Thoraxcenter, Erasmus Medical Center, Rotterdam, the Netherlands.
JACC Cardiovasc Interv. 2009 Dec;2(12):1190-8. doi: 10.1016/j.jcin.2009.10.002.
This paper reports the 3-year clinical outcomes of the XIENCE V (Abbott Vascular, Santa Clara, California) everolimus-eluting stent (EES) compared with the TAXUS (Boston Scientific, Natick, Massachusetts) paclitaxel-eluting stent (PES) in the randomized SPIRIT II (Clinical Evaluation of the Xience V Everolimus Eluting Coronary Stent System in the Treatment of Patients with de novo Native Coronary Artery Lesions) study.
The Xience V EES is a new-generation drug-eluting stent (DES) that might offer advantages over the first-generation DES in terms of improved clinical outcomes and a better safety profile.
The SPIRIT II trial was a multicenter, prospective, randomized, single-blind, clinical trial, randomizing 300 patients with de novo coronary artery lesions in a ratio of 3:1 to either EES or PES. The primary end point was in-stent late loss at 180 days.
At 3-year clinical follow-up cardiac death was numerically lower with EES than PES (0.5% vs. 4.3%, p = 0.056). The observed rate of myocardial infarction was 3.6% for EES and 7.2% for PES (p = 0.31). The rate of ischemia-driven target lesion revascularization was 4.6% and 10.1% for EES and PES, respectively (p = 0.14). Overall, there was a trend for lower major adverse cardiovascular events in the EES group compared with PES (7.2% vs. 15.9%, p = 0.053).
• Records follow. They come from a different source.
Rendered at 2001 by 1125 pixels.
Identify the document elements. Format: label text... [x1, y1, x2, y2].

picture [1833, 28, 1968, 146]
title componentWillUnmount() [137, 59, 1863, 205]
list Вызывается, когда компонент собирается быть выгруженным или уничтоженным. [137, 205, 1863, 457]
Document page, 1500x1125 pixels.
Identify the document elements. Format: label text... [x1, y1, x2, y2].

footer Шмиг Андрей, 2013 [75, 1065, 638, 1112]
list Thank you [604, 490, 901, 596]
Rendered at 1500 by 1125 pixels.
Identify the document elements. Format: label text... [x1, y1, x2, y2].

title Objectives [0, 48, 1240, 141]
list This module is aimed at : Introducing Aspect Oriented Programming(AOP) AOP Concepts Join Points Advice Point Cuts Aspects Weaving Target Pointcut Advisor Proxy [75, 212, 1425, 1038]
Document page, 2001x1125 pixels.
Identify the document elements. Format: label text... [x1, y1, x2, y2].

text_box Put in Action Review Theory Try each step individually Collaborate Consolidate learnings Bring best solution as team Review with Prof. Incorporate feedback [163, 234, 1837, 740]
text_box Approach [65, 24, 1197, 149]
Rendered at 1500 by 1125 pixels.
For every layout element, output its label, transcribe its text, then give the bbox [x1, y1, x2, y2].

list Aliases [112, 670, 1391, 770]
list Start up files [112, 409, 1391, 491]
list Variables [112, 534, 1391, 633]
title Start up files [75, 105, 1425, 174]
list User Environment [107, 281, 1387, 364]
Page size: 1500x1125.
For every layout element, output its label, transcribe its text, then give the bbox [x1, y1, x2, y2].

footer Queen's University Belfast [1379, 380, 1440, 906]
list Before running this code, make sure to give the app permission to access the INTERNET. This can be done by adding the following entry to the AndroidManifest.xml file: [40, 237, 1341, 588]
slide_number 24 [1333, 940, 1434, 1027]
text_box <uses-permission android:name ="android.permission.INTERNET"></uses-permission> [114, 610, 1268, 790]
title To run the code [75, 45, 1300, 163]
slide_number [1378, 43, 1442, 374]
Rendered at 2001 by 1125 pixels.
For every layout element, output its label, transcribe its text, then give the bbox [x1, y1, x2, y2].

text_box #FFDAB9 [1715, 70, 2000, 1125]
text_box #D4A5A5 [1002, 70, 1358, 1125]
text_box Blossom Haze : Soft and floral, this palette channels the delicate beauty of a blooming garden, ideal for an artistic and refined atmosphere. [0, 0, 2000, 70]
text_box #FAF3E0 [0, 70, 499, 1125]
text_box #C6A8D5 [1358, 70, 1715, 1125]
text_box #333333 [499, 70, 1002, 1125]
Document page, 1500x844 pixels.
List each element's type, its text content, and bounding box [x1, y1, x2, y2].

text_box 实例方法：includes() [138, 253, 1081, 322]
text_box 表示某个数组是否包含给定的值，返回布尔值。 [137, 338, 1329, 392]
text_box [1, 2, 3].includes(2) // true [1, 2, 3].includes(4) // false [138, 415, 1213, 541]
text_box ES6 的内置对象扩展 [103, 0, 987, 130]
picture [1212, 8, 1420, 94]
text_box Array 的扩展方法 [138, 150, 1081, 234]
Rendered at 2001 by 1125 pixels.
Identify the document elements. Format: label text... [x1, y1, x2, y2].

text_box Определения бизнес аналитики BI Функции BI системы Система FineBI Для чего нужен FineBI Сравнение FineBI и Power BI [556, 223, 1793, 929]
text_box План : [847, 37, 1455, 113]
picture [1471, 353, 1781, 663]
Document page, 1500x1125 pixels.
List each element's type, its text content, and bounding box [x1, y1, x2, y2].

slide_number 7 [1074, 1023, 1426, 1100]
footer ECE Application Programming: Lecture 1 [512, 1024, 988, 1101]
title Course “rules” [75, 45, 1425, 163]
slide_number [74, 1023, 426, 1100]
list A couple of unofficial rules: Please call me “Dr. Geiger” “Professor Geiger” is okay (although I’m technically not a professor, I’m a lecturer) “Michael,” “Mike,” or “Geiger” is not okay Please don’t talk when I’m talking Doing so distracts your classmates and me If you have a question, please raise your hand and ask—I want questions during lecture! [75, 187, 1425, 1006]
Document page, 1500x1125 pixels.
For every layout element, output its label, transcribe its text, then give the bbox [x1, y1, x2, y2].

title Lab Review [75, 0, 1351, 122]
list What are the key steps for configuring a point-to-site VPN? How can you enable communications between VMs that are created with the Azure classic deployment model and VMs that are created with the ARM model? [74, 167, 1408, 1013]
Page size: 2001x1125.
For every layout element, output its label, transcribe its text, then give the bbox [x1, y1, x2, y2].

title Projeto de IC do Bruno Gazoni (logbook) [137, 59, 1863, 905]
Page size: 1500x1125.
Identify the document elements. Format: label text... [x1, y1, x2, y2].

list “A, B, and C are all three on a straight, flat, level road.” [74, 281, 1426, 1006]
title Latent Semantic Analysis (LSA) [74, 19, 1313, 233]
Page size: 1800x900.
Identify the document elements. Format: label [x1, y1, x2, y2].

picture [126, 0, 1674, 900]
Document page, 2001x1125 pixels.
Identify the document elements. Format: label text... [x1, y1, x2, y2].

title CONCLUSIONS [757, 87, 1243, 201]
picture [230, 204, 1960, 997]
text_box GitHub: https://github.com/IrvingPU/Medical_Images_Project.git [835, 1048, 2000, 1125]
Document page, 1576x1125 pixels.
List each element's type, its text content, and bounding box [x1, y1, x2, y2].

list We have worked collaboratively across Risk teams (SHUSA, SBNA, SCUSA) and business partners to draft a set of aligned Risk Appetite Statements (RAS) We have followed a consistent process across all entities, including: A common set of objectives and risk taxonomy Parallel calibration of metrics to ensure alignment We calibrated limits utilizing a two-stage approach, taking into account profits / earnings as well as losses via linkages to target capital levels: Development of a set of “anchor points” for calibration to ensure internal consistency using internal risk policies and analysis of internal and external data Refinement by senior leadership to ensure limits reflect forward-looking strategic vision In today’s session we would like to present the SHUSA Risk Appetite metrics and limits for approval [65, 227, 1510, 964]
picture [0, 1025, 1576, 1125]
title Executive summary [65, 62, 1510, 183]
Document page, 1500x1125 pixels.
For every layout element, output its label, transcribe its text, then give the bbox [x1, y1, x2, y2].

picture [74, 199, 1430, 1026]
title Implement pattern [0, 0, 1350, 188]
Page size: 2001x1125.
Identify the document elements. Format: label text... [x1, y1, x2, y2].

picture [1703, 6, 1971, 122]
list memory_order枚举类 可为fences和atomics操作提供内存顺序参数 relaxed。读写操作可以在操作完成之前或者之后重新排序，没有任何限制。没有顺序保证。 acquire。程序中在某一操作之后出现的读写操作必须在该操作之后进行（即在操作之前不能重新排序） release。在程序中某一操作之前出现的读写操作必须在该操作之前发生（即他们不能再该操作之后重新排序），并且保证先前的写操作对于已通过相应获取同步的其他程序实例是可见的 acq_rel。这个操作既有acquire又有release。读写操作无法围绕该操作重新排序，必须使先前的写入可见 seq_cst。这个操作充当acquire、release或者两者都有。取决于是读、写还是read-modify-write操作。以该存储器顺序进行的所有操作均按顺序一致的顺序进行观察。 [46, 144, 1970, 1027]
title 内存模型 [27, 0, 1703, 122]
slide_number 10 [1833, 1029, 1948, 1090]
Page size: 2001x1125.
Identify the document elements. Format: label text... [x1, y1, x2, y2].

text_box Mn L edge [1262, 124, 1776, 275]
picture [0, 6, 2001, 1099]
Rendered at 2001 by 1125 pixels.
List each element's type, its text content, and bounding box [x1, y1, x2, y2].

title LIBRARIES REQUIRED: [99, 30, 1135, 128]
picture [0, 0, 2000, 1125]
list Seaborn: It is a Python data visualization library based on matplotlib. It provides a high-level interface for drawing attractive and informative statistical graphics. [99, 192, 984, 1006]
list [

The rate of stent thrombosis was low and comparable in both groups (EES 1.0% vs. PES 2.9%).
The present study reports the favorable 3-year clinical outcomes of the EES, which are consistent with the results from other studies of the EES with shorter follow-up.
本文报告了随机 SPIRIT II 研究中,依维莫司洗脱支架(EES)与紫杉醇洗脱支架(PES)在 3 年临床结果的比较。
依维莫司洗脱支架(EES)是一种新一代药物洗脱支架(DES),与第一代 DES 相比,它可能在改善临床结果和更安全的特点方面具有优势。
SPIRIT II 试验是一项多中心、前瞻性、随机、单盲临床试验,将 300 例患有初发冠状动脉病变的患者按 3:1 的比例随机分为 EES 组或 PES 组。主要终点为 180 天的支架内晚期丢失。
在 3 年的临床随访中,EES 组的心脏死亡发生率低于 PES 组(0.5% vs. 4.3%,p=0.056)。EES 组心肌梗死的发生率为 3.6%,PES 组为 7.2%(p=0.31)。缺血驱动的靶病变血运重建率 EES 组和 PES 组分别为 4.6%和 10.1%(p=0.14)。总体而言,EES 组的主要不良心血管事件发生率低于 PES 组(7.2% vs. 15.9%,p=0.053)。支架血栓形成的发生率低且两组相当(EES 1.0% vs. PES 2.9%)。
本研究报告了 EES 的 3 年良好临床结果,与其他 EES 短期随访研究的结果一致。